If you have to use a microwave occasionally, use a crockery dish and cover it with paper.

Reference: John Hopkins Hospital University Research

Protection Step # 9

Add Vitamin Supplements to Food.
Many experts say that the food grown and produced today is not as nutritious as it was in the past. Thus dogs need a multivitamin.

Protection Step # 10

Feed Your Pet Organic Food as Much as Possible.
Grind up lots of dark green vegetables, cranberries and blueberries in the dog’s food. Broccoli has been found to be correlated with a reduced rate of bladder cancer. Within the constraints of carbohydrate control, if you use mainly DRY organic food, you will have a dog whose teeth rarely need cleaning.

A lot of canned dog food is made from animal byproducts and even animals which have died of disease. Many canned and dry dog foods have harmful preservatives and are made from animal byproducts. To be safe, feed Scottish Terriers only organic food.

The 10 Steps and Piper

When cancer hit Piper, we could not believe our misfortune in having it happen a second time, as we had known about pesticides and cigarette smoke and vitamins and exercise. We more were rigorous about avoiding the known hazards than the average Scottie owner, because we were informed.
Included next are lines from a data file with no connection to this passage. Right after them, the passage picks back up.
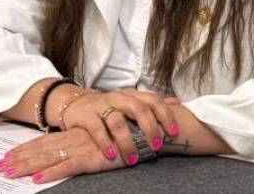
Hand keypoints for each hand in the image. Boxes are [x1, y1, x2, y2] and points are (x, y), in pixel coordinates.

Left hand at [0, 125, 114, 182]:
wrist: (144, 132)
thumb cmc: (124, 135)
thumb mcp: (98, 137)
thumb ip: (81, 142)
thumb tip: (65, 150)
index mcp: (74, 134)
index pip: (43, 141)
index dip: (24, 148)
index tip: (6, 155)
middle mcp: (74, 139)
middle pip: (40, 149)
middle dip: (17, 158)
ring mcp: (81, 149)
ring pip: (48, 158)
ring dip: (27, 166)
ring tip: (9, 173)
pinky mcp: (92, 159)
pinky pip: (67, 167)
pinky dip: (51, 173)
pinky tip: (37, 179)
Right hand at [56, 89, 178, 166]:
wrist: (76, 103)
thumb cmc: (110, 107)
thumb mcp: (130, 102)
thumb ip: (152, 104)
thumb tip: (177, 102)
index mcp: (132, 95)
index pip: (153, 100)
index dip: (165, 115)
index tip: (173, 132)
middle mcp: (119, 98)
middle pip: (139, 109)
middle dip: (150, 128)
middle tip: (156, 146)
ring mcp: (102, 105)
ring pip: (117, 121)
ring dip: (127, 141)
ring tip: (134, 158)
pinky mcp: (86, 115)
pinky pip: (97, 128)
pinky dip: (105, 142)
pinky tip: (111, 155)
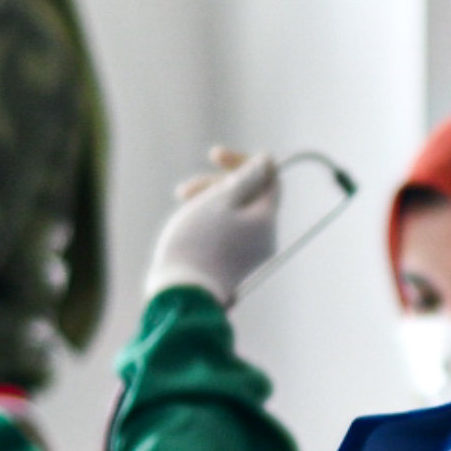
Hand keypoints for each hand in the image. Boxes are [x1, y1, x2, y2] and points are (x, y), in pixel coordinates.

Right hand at [144, 147, 278, 303]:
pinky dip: (209, 224)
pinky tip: (187, 229)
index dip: (244, 162)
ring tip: (181, 212)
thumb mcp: (220, 201)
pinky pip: (227, 234)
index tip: (214, 155)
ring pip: (235, 215)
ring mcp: (251, 254)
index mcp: (267, 220)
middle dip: (217, 185)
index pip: (269, 179)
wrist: (181, 294)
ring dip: (209, 203)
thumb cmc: (197, 244)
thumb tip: (267, 162)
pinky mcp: (233, 266)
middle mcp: (266, 238)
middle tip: (183, 192)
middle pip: (249, 197)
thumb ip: (246, 179)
We made the microwave mistake above about four times in his lifetime, not knowing about the risks to both animals and humans. We no longer even have a microwave in our house, and if I have to use the microwave at work I only use crockery containers. We did treat Piper with Advantage for fleas, and we were renovating, so he might have had one or two exposures to breathing varsol from a distance.

There is a widespread belief that dogs that have not been spayed are at a higher risk of cancer. Veterinarians specializing in cancer state that there is no connection whatever between cancer and neutering.

Piper was a different kind of Scottie in that he got four walks per day, including one longer walk; he was not at all sedentary. Piper got no canned food other than very premium canned food very occasionally (once or twice a year). He ate only the food we ate (scary thought), although we never fed him from the table as he had gone through obedience training. He got lots of good vitamins and greens. He never breathed smoke in his life. We would in future give a Scottie nothing but organic food.